Стефан взял его в руки и стал читать. Это оказался доклад Отто Штерна о расстреле партии русских коммунистов, производившемся сегодня утром, во время которого произошел инцидент: совершено нападение на офицера Краузе. Винить Отто в этом доносе было нельзя, ведь тот лишь безукоризненно выполнял свои обязанности, а именно: сообщал о каждом известном ему происшествии в лагере, которое выходило за рамки заведенных порядков.

– Рапорт составлен просто отлично! – не без иронии одобрил Стефан, пробегая взглядом по строкам. – Без грамматических ошибок и лишней воды, все четко и ясно!

После этого Стефан не менее часа наблюдал за Гансом, который носился кругами по кабинету и красочно высказывался о всех содеянных грехах брата, припоминая их с самого раннего детства.

– Ты выжил из ума, Стефан! – орал он, прерываясь лишь на то, чтобы сделать глоток воды из стакана, который всегда стоял на столе. – Тебя же могли убить!

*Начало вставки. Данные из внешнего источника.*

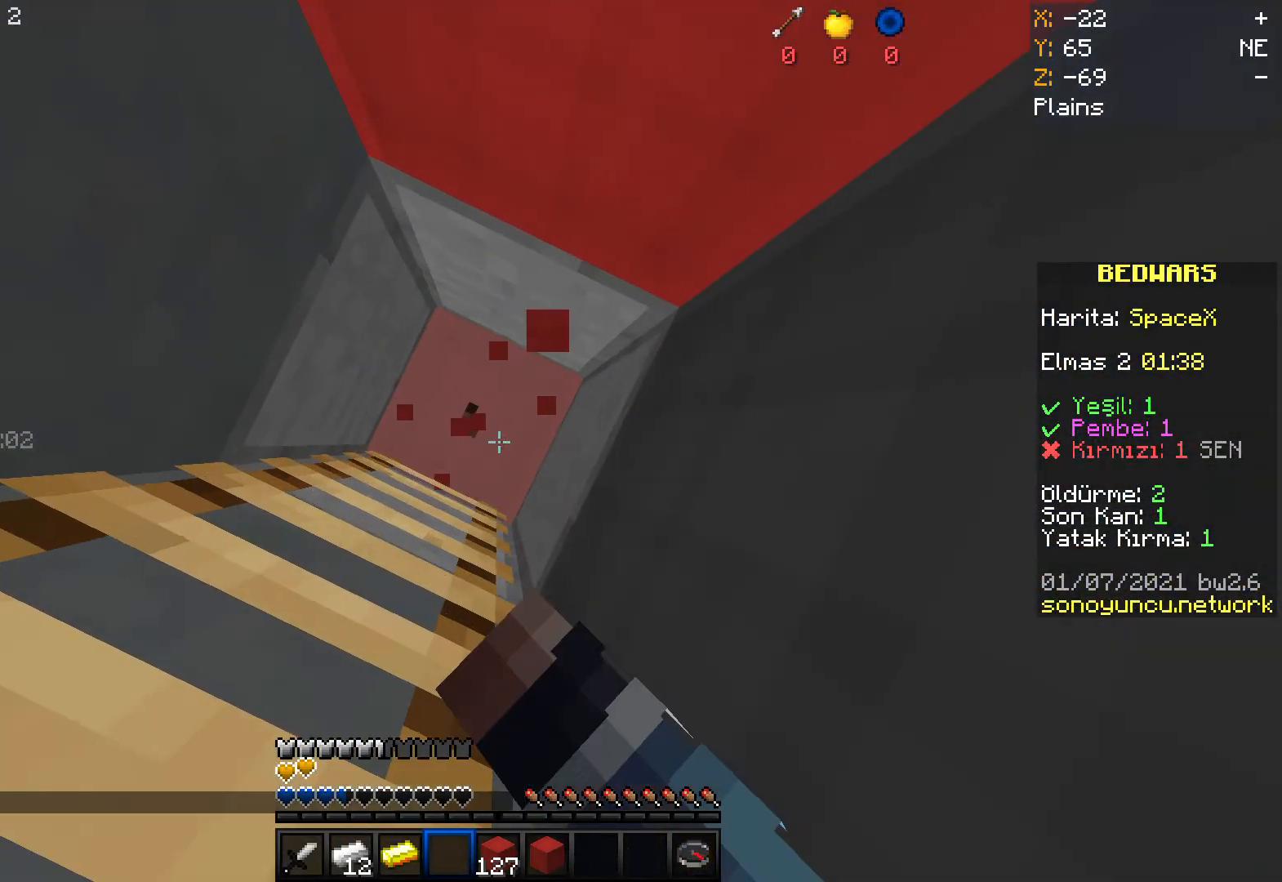
{"keys": ["space", "w"], "mouse": ["left"], "events": []}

Как тебя угораздило приблизиться к пленным, вооруженным лопатами! Одного удара хватило бы, чтобы раскроить твой череп! Тебя же инструктировали по всем пунктам, когда ты сюда приехал, и не один раз! Ты – любимец нашей мамы, она сойдет с ума, если с тобой хоть что-то случится!

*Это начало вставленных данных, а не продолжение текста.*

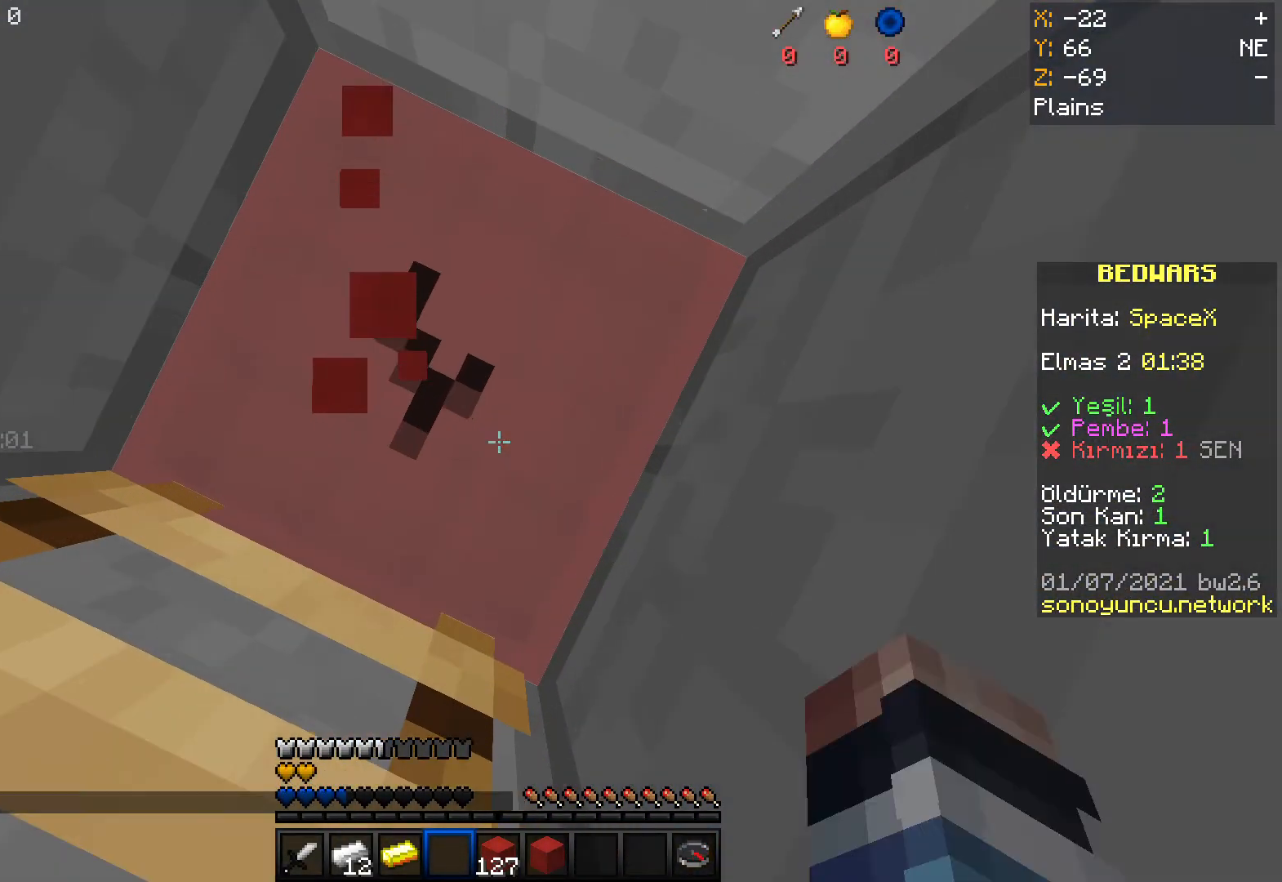
{"keys": ["space"], "mouse": ["left"], "events": [[33, "w", "up"]]}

– Идет война, – напомнил Стефан. – С людьми нет-нет да что-нибудь случается, если ты об этом слышал, тыловая крыса!

– ЧТО?! – взвыл Ганс. – Ты мне это говоришь? Я с тридцать девятого года служу в лагерях, ты еще тогда бегал в коротких штанишках. Нет коменданта опытнее меня!

В какой-то момент Стефану показалось, что брат его сейчас ударит. И он понял, что необходимо немедленно умерить свой пыл и пойти на мировую.

– Ладно, Ганс, хватит. Я признаю, что поступил крайне неосмотрительно. Больше этого не повторится.

– Надеюсь. И это уже второй публичный инцидент, связанный с этим проклятым евреем, на которого ты положил глаз. Сначала мне жаловался Менгеле, ведь ты лишил его ценного материала, а теперь вот этот рапорт от Штерна. Ты полностью помешался на нем! Накрыть жида своим телом, защищая от огня! Как это понимать?!

– Когда стали стрелять, я случайно упал на него.

Постепенно Стефан принял позицию «вольно» и потянулся за сигаретой, мечтая, чтобы этот разговор, перешедший на личность Равиля, скорее закончился.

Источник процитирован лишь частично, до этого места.